OF GREATEST concern is that FTD patients become more dangerous to themselves and others as time progresses. The real-life examples gleaned from nurses, doctors and interviews with caregivers differ in the details, but all contain common threads.
When police stopped a 63-year-old former CEO driving 75 mph and crossing the center line to get to a JC Penney's sale, she felt her actions were perfectly appropriate. Still, she promised not to drive again, only to be arrested two weeks later when she caused an accident by using her car to push another when she got tired of waiting behind a funeral procession. She tried to pay cash to the other driver at the scene so family members wouldn't discover what had happened.

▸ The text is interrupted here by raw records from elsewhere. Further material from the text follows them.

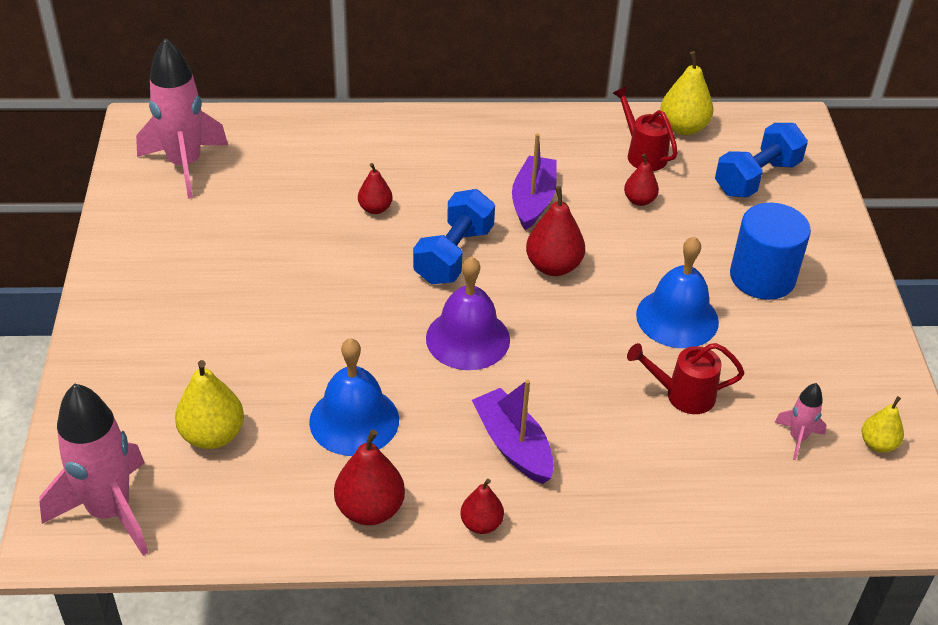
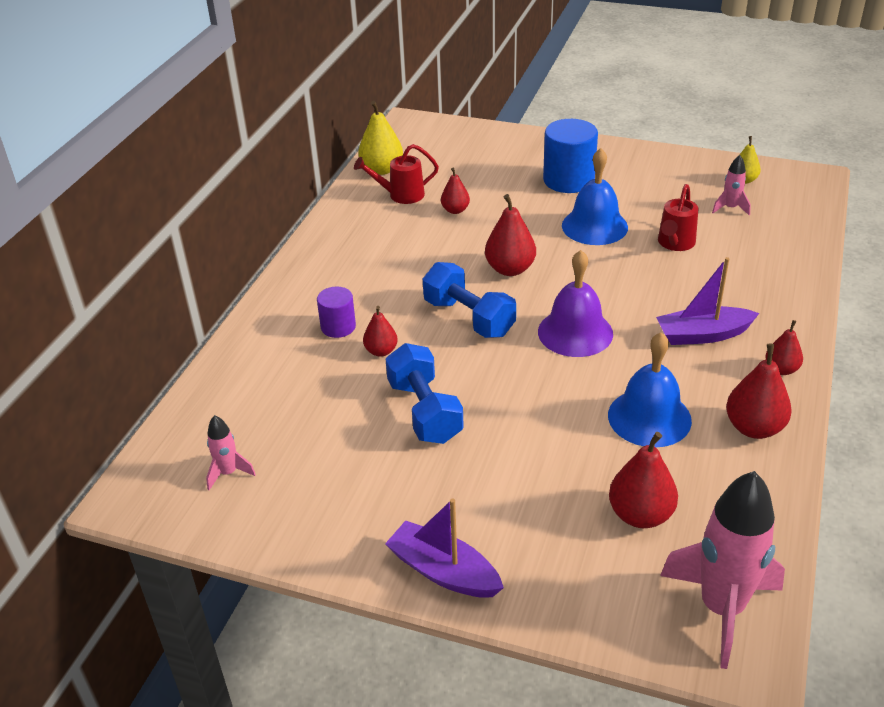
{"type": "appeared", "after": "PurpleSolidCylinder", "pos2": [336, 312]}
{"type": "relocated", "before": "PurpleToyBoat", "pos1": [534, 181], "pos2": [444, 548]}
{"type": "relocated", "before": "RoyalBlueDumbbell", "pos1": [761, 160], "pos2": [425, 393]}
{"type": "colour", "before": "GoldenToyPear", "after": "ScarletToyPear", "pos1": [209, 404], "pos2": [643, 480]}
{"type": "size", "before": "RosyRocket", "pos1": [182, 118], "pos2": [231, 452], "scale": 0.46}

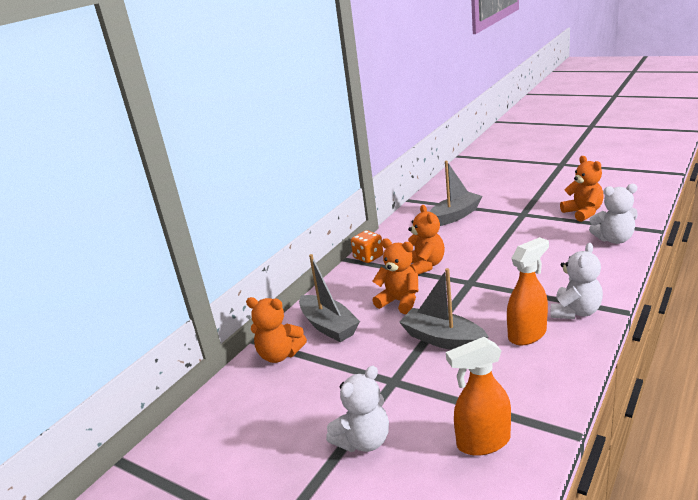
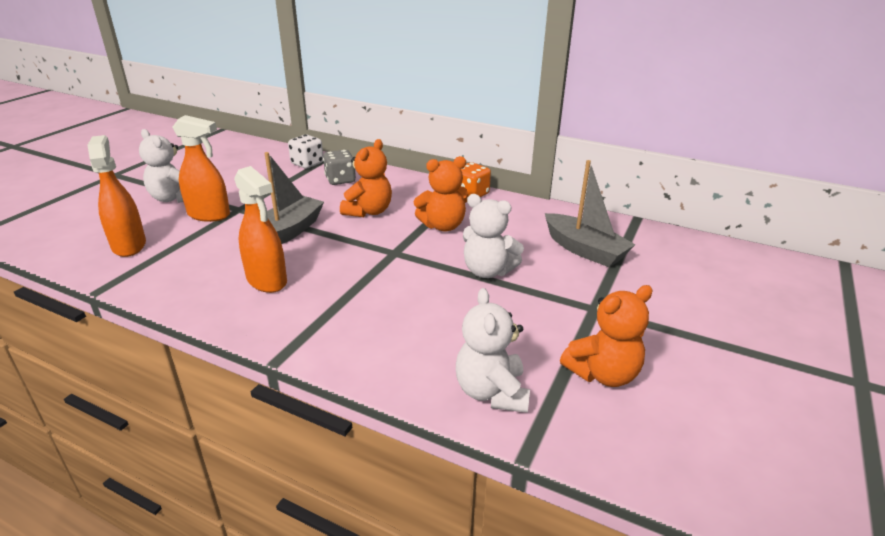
{"type": "appeared", "after": "OrangeSprayer", "pos2": [201, 168]}
{"type": "relocated", "before": "SnowWhiteTeddy", "pos1": [577, 281], "pos2": [493, 236]}
{"type": "exchanged", "before": "OrangeTeddy", "after": "SnowWhiteGameDie", "pos1": [276, 330], "pos2": [305, 151]}
{"type": "exchanged", "before": "GrayToyBoat", "after": "GrayGameDie", "pos1": [329, 298], "pos2": [339, 167]}

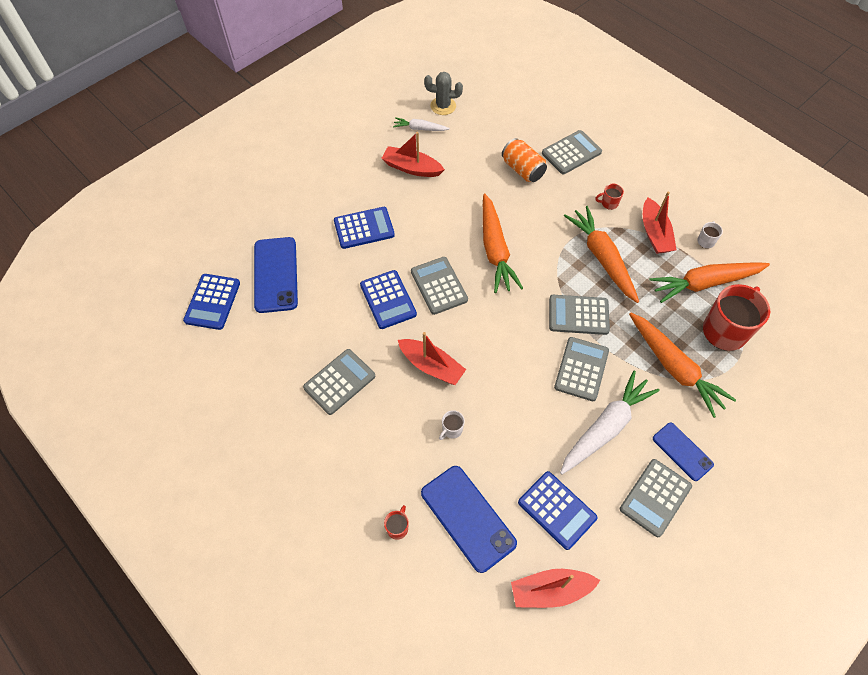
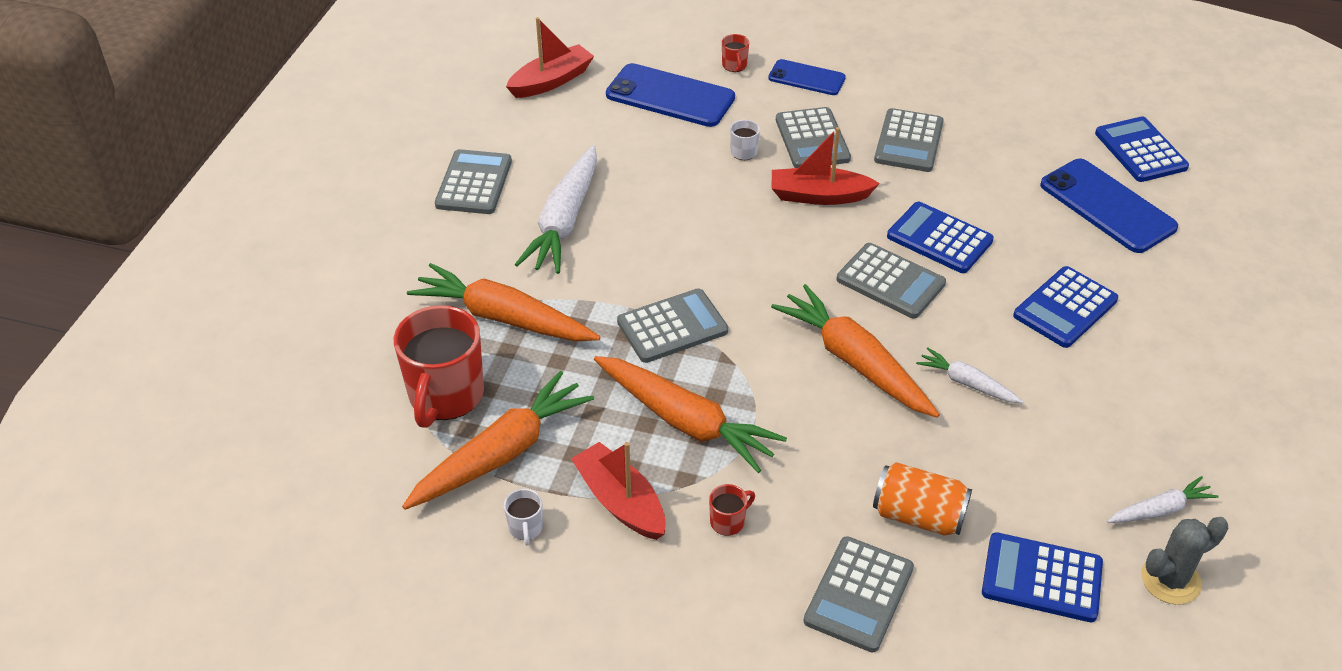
{"type": "missing", "before": "ScarletToyBoat", "pos1": [413, 154]}
{"type": "appeared", "after": "SnowWhiteCarrot", "pos2": [970, 375]}
{"type": "relocated", "before": "RoyalBluePocketCalculator", "pos1": [558, 510], "pos2": [1042, 577]}
{"type": "relocated", "before": "GrayPocketCalculator", "pos1": [581, 369], "pos2": [813, 137]}
{"type": "relocated", "before": "RoyalBluePhone", "pos1": [683, 452], "pos2": [807, 77]}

Others, falling prey to the oral fixation common in the illness, ate things such as tea bags, candles and glass Christmas balls, or even their own bowel movements. And some, not knowing when to stop eating, consumed food to the point of bursting, exhibited in the form of violent projectile vomiting.
"Their prefrontal cortex is damaged," Hall said. "So they make consistently poor judgments, and lose their sense of risk. The reasoning is gone."
This is why the professional environment is loaded with moral and ethical complexities. "If I have a patient who's working, I want that patient out of that work place and on disability as quickly as possible," Hall said. Patients may behave inappropriately or simply be unable able to perform due to cognitive decline, leaving co-workers to pick up the slack. Then, because nobody understands the nature of the illness, "and the patient looks and sounds good," he may find himself fired without compensation.
FTD throws families into chaos. Education about and acknowledgment of the illness's magnitude is essential for loved ones coping with devastating changes, experts say. And it's the only way that patients will receive the care they need.
Staff writer Katherine Nichols is writing a book about Frontotemporal Dementia. Her interest stems from the effects the disease had on her family and her marriage to Dr. Ed Cadman, former dean of the John A. Burns School of Medicine.